Anne: Cupcakes! D’oh. I am so one-track-minded sometimes. And! I did not EVEN consider the idea that the boxed cake mix removes the carton-of-eggs-dilemma from the equation. I have to reconsider this whole thing.
Amani: I must admit it was a not-insignificant part of me that rationalized making this cake because it was entirely fat free. I am more ashamed of this part of myself than the part of myself that went ahead and ate the whole cake.
well, there’s this
http://www.cupacake.com/default.asp
but I have not found anything triangle shaped. We must invent.

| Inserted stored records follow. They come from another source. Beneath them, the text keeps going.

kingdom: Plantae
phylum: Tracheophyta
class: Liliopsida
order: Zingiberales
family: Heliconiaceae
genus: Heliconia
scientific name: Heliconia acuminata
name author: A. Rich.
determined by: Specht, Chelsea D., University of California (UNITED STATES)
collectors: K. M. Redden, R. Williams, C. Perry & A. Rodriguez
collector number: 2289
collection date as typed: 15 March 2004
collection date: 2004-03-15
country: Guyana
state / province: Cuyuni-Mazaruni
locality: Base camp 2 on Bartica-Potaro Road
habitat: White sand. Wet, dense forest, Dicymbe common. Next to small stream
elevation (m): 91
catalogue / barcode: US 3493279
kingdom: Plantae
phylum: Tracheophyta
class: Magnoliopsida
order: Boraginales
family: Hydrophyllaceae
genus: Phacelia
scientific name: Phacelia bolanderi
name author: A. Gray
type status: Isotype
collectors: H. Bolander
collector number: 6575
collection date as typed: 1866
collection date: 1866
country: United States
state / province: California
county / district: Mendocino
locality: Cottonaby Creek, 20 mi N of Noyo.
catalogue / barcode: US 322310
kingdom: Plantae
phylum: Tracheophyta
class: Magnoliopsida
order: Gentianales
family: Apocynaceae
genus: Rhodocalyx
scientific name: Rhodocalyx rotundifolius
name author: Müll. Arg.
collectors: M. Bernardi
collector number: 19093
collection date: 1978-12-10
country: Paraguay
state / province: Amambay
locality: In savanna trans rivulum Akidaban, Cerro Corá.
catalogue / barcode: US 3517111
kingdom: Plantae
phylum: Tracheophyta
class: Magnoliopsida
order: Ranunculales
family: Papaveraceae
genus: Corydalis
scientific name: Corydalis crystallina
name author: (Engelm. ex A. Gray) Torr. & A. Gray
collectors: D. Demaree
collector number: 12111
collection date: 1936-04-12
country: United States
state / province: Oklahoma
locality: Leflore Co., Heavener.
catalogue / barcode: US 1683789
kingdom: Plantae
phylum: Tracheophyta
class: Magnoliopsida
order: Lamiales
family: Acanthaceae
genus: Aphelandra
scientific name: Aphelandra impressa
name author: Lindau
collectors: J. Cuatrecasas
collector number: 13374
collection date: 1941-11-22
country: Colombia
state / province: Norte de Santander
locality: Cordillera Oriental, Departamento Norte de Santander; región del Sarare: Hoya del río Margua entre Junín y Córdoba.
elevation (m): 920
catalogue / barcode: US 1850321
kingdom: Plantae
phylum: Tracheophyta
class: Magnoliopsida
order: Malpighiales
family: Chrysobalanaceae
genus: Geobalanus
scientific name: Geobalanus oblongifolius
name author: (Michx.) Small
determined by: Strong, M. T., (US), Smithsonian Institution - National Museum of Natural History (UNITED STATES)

My dad has had angel food cake as his birthday cake since he was a kid. My grandmother used to “frost” it– she’d drain canned pineapple and mix it with cool whip, cut the cake horizontally and use the pineapple mixture as filling, then coat all the sides and stuff any extra in the center. My stepmom has taken to sprinkling the thing with coconut flakes. It adds a bit of flavor but I think it detracts from the light spongy texture. Might work in a smaller dose as cupcake frosting though!
As far as cake purse storage, how about these? http://cgi.ebay.com/Tupperware-Modular-Mates-Triangle-Wedge-Container-PINK-/310232866571?cmd=ViewItem&pt=LH_DefaultDomain_0&hash=item483b51df0b#ht_500wt_1115
Laughing. Great story. I once sat in an airport and watched a woman pull a small baggie from her carry on and begin to noisily smack on something which quickly revealed itself to be aromatic. My brother and I exchanged looks and said “…is she eating…crayfish? Yes. She’s sucking crawdaddy heads. In an airline terminal. Offer her a mint in a few minutes. As a kindness to her seatmate.”
Ah family traditions. We only have angel food cake once per year, at Xmas. Why? ‘Cause of the annual Eggs Bene breakfast on Xmas morning. We use probably two cartons full of yolks….and make a cake with the whites. We also usually end up freezing some yolks or making meringue cookies.